» **HOW TO COMPLETE THIS TASK**
Please output the line that contains "(Part B), and" and all later lines of the material, exactly, through the end.

» **DATASET EXTRACT**

______________________________

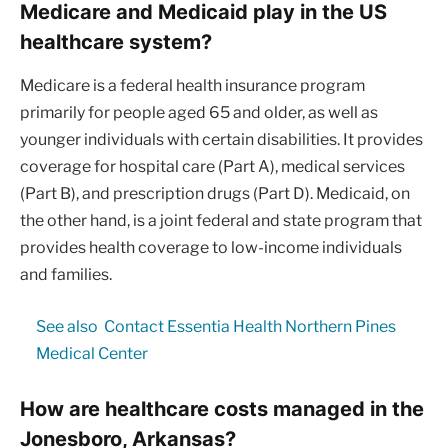
Medicare and Medicaid play in the US
healthcare system?
Medicare is a federal health insurance program
primarily for people aged 65 and older, as well as
younger individuals with certain disabilities. It provides
coverage for hospital care (Part A), medical services
(Part B), and prescription drugs (Part D). Medicaid, on
the other hand, is a joint federal and state program that
provides health coverage to low-income individuals
and families.
See also
Contact Essentia Health Northern Pines
Medical Center
How are healthcare costs managed in the
Jonesboro, Arkansas?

______________________________

» **YOUR RESPONSE**
(Part B), and prescription drugs (Part D). Medicaid, on
the other hand, is a joint federal and state program that
provides health coverage to low-income individuals
and families.
See also
Contact Essentia Health Northern Pines
Medical Center
How are healthcare costs managed in the
Jonesboro, Arkansas?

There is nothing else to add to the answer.